Returning dignity and even toughness to love is essential if we hope to stop the tide of broken relationships in our culture.

Love is a value and commitment word

To love someone is to value them. “I love you” could be rephrased, “I deeply value you.” Love is also a term of devotion or commitment. “I love you” in this case could be rephrased, “I am devoted to you.” To say, “I don’t love you anymore” should be understood as, “I choose not to value you or remain devoted to you.” Too often we use the language of emotion in saying, “I just don’t feel love for him or her anymore.” In this case, a person makes himself a victim of love incapable of controlling the outcome. This is profoundly misguided.

Love focuses on others and is not a term for selfish people to use. Love is not valuing people for what they do for you. This is the opposite of love. Love seeks what is best for the one loved — even if it requires doing or saying what the loved one doesn’t want to receive. This is essential to understand and apply. To love someone is also to seek what is best for that person as God defines best. Sometimes this will mean confronting a loved one rather than being an enabler to selfish attitudes and actions.

If love is mature, of course, it will overlook many little offenses and be full of grace and forgiveness (I Peter 4:8). But Love cannot thrive where dishonesty and deceit exist. It’s simply not loving to allow a loved one to remain on a path of self-absorption and self-destruction. When love fulfills this tougher role, it’s often be misconstrued as being unloving. Expect this response when dealing with manipulative and selfish people but be strong enough to see through it for what it is.

Loving others must always be based on God’s definition of what is best.

Love from God’s perspective is self-giving to the point of getting hurt. God loved unloving people like us and His choice to love hurt Him. Scripture says that, “God demonstrates his own love for us in this: While we were still sinners, Christ died for us” (Romans 5:8). God’s love for us is the example to follow and the basis for our security when we choose to risk loving others (see: Romans 8:38-39).

It’s one thing to be in love; it’s another to love someone for a lifetime. The most secure way to love is to modeled our love after God’s love. When we know that we are deeply secure in the love God has for us, we won’t tend as much to seek from another human being the love that only God can give to us.

“Who shall separate us from the love of Christ? Shall trouble or hardship or persecution or famine or nakedness or danger or sword? …. No, in all these things we are more than conquerors through him who loved us. For I am convinced that neither death nor life, neither angels nor demons, neither the present nor the future, nor any powers, neither height nor depth, nor anything else in all creation, will be able to separate us from the love of God that is in Christ Jesus our Lord” (Romans 8:35-39).
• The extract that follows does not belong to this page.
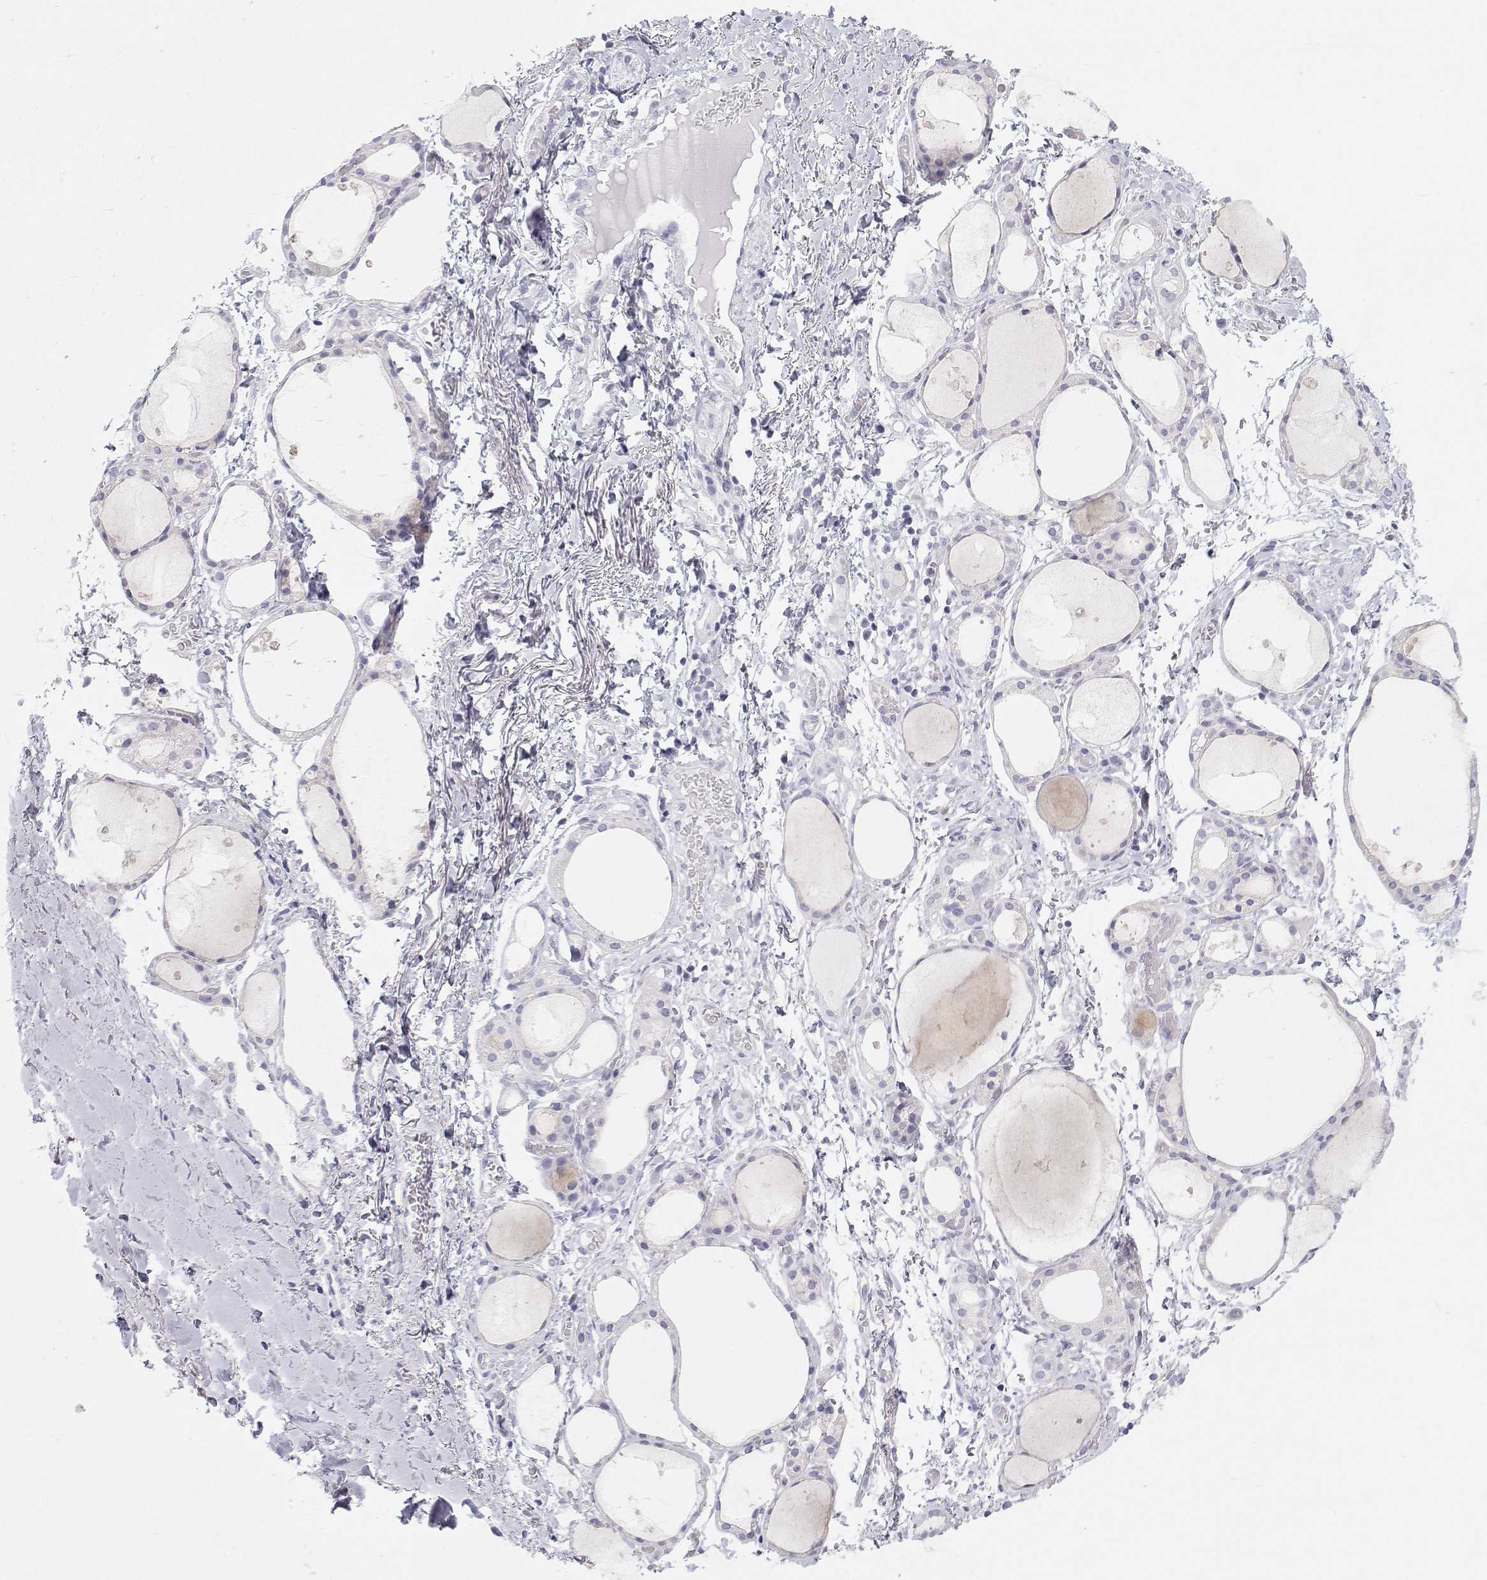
{"staining": {"intensity": "negative", "quantity": "none", "location": "none"}, "tissue": "thyroid gland", "cell_type": "Glandular cells", "image_type": "normal", "snomed": [{"axis": "morphology", "description": "Normal tissue, NOS"}, {"axis": "topography", "description": "Thyroid gland"}], "caption": "This is an IHC photomicrograph of benign human thyroid gland. There is no positivity in glandular cells.", "gene": "TTN", "patient": {"sex": "male", "age": 68}}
Before entering a love relationship with another person, please be sure to first deeply experience what was written by the apostle John, “And so we know and rely on the love God has for us. God is love” (I John 4:16).

My prayer for you:

That you will: “See what great love the Father has lavished on us, that we should be called children of God! And that is what we are!” (I John 3:1).

“I pray that out of his glorious riches he may strengthen you with power through his Spirit in your inner being, so that Christ may dwell in your hearts through faith. And I pray that you, being rooted and established in love, may have power, together with all the Lord’s holy people, to grasp how wide and long and high and deep is the love of Christ, and to know this love that surpasses knowledge —that you may be filled to the measure of all the fullness of God. Now to him who is able to do immeasurably more than all we ask or imagine, according to his power that is at work within us, to him be glory in the church and in Christ Jesus throughout all generations, for ever and ever! Amen” (Ephesians 3:16-20).